Si les fonctionnalités essaiment, c'est que l'IA permet de les développer beaucoup plus vite. « Sur les neuf fonctionnalités programmées pour 2026, nous en avons déjà cinq en version test à mi-février », illustre Phi-Anh Nguyen, cofondateur de LaBase Labs qui propose notamment un chatbot « alimenté par une documentation en interne et par 20 ans de pratique sur le droit d'auteur. »

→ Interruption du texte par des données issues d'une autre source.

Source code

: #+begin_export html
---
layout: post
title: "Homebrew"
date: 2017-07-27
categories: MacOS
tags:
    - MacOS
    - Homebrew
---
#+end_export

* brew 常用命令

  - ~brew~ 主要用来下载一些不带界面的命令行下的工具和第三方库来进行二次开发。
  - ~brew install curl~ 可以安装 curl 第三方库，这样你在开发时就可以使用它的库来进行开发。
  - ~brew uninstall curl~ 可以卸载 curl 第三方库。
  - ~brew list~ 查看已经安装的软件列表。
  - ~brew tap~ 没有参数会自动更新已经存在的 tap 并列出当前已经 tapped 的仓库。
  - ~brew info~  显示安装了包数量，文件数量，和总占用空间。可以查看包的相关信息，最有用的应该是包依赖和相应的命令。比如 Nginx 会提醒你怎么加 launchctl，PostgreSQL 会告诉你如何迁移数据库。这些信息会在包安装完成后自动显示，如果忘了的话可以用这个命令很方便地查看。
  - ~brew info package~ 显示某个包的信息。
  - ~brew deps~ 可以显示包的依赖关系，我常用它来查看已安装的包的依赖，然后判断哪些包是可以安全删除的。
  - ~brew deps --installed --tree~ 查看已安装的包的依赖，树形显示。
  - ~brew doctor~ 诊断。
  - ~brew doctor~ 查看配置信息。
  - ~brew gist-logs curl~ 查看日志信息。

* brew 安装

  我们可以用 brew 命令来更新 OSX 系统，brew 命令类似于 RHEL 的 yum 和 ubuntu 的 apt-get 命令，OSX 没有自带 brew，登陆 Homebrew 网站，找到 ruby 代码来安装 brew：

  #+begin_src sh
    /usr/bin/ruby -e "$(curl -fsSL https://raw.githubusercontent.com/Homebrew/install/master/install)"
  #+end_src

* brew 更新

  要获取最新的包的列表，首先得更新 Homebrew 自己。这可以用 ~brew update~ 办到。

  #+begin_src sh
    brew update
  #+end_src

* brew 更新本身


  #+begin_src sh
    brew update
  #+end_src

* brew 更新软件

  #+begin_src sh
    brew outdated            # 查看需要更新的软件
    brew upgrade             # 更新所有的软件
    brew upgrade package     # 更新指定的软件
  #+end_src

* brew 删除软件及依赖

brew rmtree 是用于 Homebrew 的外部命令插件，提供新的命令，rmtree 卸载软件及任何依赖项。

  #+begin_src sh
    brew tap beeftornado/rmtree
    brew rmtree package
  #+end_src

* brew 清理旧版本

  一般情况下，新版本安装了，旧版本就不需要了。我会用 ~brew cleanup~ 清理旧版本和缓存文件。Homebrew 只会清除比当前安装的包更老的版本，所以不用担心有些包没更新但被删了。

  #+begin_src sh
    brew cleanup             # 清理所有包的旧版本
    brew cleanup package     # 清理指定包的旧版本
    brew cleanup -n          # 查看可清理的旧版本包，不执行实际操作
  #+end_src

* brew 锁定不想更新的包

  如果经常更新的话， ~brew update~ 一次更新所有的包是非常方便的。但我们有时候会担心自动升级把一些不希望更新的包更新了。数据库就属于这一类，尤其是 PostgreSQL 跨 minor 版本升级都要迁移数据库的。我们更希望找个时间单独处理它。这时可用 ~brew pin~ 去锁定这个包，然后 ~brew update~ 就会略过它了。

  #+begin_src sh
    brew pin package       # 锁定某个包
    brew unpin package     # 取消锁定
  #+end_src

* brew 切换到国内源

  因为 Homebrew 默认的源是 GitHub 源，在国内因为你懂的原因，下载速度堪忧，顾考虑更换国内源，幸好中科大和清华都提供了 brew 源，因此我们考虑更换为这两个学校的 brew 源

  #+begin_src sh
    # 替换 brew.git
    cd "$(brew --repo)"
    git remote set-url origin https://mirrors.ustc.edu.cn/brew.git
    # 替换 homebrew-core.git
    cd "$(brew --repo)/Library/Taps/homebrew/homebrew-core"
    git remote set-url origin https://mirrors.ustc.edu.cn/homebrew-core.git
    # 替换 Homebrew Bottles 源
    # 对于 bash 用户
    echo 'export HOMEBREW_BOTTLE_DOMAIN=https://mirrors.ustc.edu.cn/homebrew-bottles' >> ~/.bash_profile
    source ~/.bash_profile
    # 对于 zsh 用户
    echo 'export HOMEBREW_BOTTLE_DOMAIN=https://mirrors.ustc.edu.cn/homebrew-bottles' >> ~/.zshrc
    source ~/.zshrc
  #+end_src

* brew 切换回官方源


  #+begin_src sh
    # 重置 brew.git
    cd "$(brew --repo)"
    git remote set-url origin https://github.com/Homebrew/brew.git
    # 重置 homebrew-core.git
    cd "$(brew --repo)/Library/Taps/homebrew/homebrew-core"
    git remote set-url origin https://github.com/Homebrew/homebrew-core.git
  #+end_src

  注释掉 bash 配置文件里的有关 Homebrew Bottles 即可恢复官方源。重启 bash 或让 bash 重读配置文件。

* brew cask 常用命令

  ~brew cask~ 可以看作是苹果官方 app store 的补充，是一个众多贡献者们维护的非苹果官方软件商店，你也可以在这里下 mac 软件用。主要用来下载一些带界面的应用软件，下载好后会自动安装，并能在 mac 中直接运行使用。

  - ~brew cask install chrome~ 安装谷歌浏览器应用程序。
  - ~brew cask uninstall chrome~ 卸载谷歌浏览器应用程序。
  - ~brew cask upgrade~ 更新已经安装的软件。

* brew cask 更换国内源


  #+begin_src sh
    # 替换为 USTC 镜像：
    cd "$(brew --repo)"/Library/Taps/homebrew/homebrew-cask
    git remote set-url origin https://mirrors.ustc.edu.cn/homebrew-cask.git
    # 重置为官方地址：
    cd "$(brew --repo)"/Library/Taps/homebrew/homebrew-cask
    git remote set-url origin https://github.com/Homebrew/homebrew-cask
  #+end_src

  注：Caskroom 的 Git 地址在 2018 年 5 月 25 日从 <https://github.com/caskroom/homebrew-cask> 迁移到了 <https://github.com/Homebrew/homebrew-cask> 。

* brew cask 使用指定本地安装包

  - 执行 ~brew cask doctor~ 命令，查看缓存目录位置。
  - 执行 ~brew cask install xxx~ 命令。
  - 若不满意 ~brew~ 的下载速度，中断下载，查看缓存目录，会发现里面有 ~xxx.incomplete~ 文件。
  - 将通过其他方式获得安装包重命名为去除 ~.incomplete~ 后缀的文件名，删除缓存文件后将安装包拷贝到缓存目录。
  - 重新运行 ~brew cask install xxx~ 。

Depuis deux ans, Fadel a lui aussi beaucoup investi. Il va ainsi intégrer dans sa plateforme, avant fin mars, un chatbot ainsi qu'une IA qui permet de « réduire le temps de traitement des contrats d'environ 80 % », selon Joseph Khoury. Troisième et dernière fonctionnalité, l'IA « business insight » permet de produire très rapidement tableaux de bord et rapports combinant des données mixtes entre la gestion des droits, la finance, et les ventes afin d'aider à la prise de décision.
Cet essor de l'IA ne va pas sans faire planer une ombre sur le secteur des logiciels professionnels. Selon le cabinet Gartner, les agents IA pourraient représenter 30 % des revenus du secteur des logiciels d’entreprise à l’horizon 2035, contre 2 % en 2025. « Nous utilisons ces outils tout en sachant que les agents IA vont représenter une part plus importante du marché très prochainement, cela nous incite à la plus grande prudence », déclare ainsi Jean-Christophe Jullian.
Nouvelles prestations
Face aux agents IA, et à la concentration du marché, les entreprises développent de nouveaux services, à l'instar de KNK. « Ce n'est pas seulement notre logiciel que nous vendons en France, mais aussi notre expertise dans les process d'édition », souligne Carl-Hubertus Mann. Ainsi, à la faveur du rachat d'un groupe éditorial par un autre, KNK aide par exemple à l'intégration des données et des process de l'entité acquise dans le monde de l'acheteur.
Par ailleurs, les mouvements de rachat à l'œuvre dans l'édition, qui entraînent parfois des suppressions de postes, peuvent être l'occasion, pour 2DCOM, d'embaucher des personnes qui s'occupaient de la gestion des droits ou de l'informatique, mais aussi d'offrir de nouvelles prestations. « Depuis 2026, pour les maisons qui perdent la personne qui s'occupait des droits par exemple, nous avons mis en place un service de reddition des comptes : elles nous fournissent leurs ventes mensuelles, on fait tous les calculs, et elles n'ont plus qu'à contrôler », explique Laurent Peretto. Une prestation où l'expertise et le contact humain ont toute leur importance.